▶ İş Talimatı 1
Kurtuluş Teolojisi metninde parantez içinde örneklenen üretim araçlarının tamamını sıralayın.
▶ İş Talimatı 2
Kurtuluş Teolojisi metninden "Dinin toplumsal alanda" sözcüklerinden başlayıp "yerleştirmesiyle yeniden biçimlendiriyordu." sözcükleri de dahil olmak üzere bu sözcüklere kadar uzanan bölümü aynen aktarın.

▶ Okuma Metni

•••

30 Aralık 2023

,

Kurtuluş Teolojisi

Kurtuluş Teolojisi:

Dinle Yoksuldan Yana Bir İlişkilenme Biçimi


Kapitalizm yenilgiye uğratılmalıdır: o en büyük şeytan, birikmiş günah, çürümüş köktür, çok iyi bildiğimiz yoksulluk, açlık, hastalık ve ölüm meyvelerinin hepsini üreten bir ağaçtır. [...] Bu sebeple üretim araçlarının (fabrikalar, arazi, ticaret, bankalar) özel mülkiyetinin ilerisine gitmeliyiz.”[1]

[1973 yılında Brezilya’nın Orta Batı bölgesindeki piskopos ve daha üst düzey dinî görevlilerin “Kiliselerin Çığlığı” başlıklı yayınladığı bildiriden]


Dinin toplumsal alanda üstlendiği egemenden-devletten yana olma ve devlet ideolojisini meşrulaştırma işlevinin karşısında Kurtuluş Teolojisi, 1960’lar Latin Amerika’sında dinî değerleri devlete karşı mücadelenin ve halk direnişinin temel motivasyonlarından ve ideolojik kaynaklarından biri olarak dönüştüren bir hareket olarak ortaya çıktı. Dönemin yoğunlaşan sınıf çatışmasının bir sonucu diyebileceğimiz Kurtuluş Teolojisi, Hristiyanlığın kökeni ve Marksizm arasındaki kurduğu bağ, yoksullar içerisindeki taban örgütlenmeleri ve silâhlı mücadelenin gerekliliğine dair yaptığı çağrılarla bir yandan devrimci mücadelenin kitlelerle arasında kurduğu bağı arttırır ve güçlendirirken, diğer yandan Hristiyanlığı anti-oligarşik bir devrim mücadelesinin bağlamı içine yerleştirmesiyle yeniden biçimlendiriyordu. 

Bu yazıda Kurtuluş Teolojisi’nin kökenini, toplumsal mücadelelerde oluşturduğu etkileri, Latin Amerika solunun bugüne yansımalarını ve bizim de çıkarmamız gereken dersleri ele alacağım.

•••

▶ Kayıtlı Bilgiler
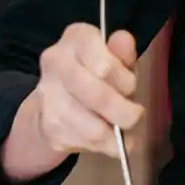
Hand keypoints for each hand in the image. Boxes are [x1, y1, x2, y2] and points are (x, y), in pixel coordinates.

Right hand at [34, 22, 143, 157]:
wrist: (54, 104)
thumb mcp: (116, 61)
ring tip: (123, 127)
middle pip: (99, 96)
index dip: (125, 80)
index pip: (105, 65)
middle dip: (125, 110)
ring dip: (117, 132)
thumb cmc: (96, 75)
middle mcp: (56, 62)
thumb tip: (124, 39)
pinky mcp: (51, 127)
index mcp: (76, 38)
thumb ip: (123, 53)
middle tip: (135, 113)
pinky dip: (108, 146)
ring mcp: (49, 96)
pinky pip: (88, 143)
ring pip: (95, 127)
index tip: (130, 86)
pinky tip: (111, 140)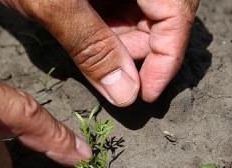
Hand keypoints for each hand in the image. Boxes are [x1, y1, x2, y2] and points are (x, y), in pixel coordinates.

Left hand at [0, 0, 198, 104]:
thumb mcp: (54, 3)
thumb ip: (93, 47)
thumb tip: (126, 94)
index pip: (176, 14)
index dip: (167, 59)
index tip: (146, 95)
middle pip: (162, 18)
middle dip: (136, 52)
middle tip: (107, 72)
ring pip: (142, 17)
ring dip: (118, 43)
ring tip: (86, 48)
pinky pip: (120, 9)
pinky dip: (105, 30)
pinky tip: (83, 33)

•••

▶ Yanıt Alanı 1
fabrikalar, arazi, ticaret, bankalar

▶ Yanıt Alanı 2
Dinin toplumsal alanda üstlendiği egemenden-devletten yana olma ve devlet ideolojisini meşrulaştırma işlevinin karşısında Kurtuluş Teolojisi, 1960’lar Latin Amerika’sında dinî değerleri devlete karşı mücadelenin ve halk direnişinin temel motivasyonlarından ve ideolojik kaynaklarından biri olarak dönüştüren bir hareket olarak ortaya çıktı. Dönemin yoğunlaşan sınıf çatışmasının bir sonucu diyebileceğimiz Kurtuluş Teolojisi, Hristiyanlığın kökeni ve Marksizm arasındaki kurduğu bağ, yoksullar içerisindeki taban örgütlenmeleri ve silâhlı mücadelenin gerekliliğine dair yaptığı çağrılarla bir yandan devrimci mücadelenin kitlelerle arasında kurduğu bağı arttırır ve güçlendirirken, diğer yandan Hristiyanlığı anti-oligarşik bir devrim mücadelesinin bağlamı içine yerleştirmesiyle yeniden biçimlendiriyordu.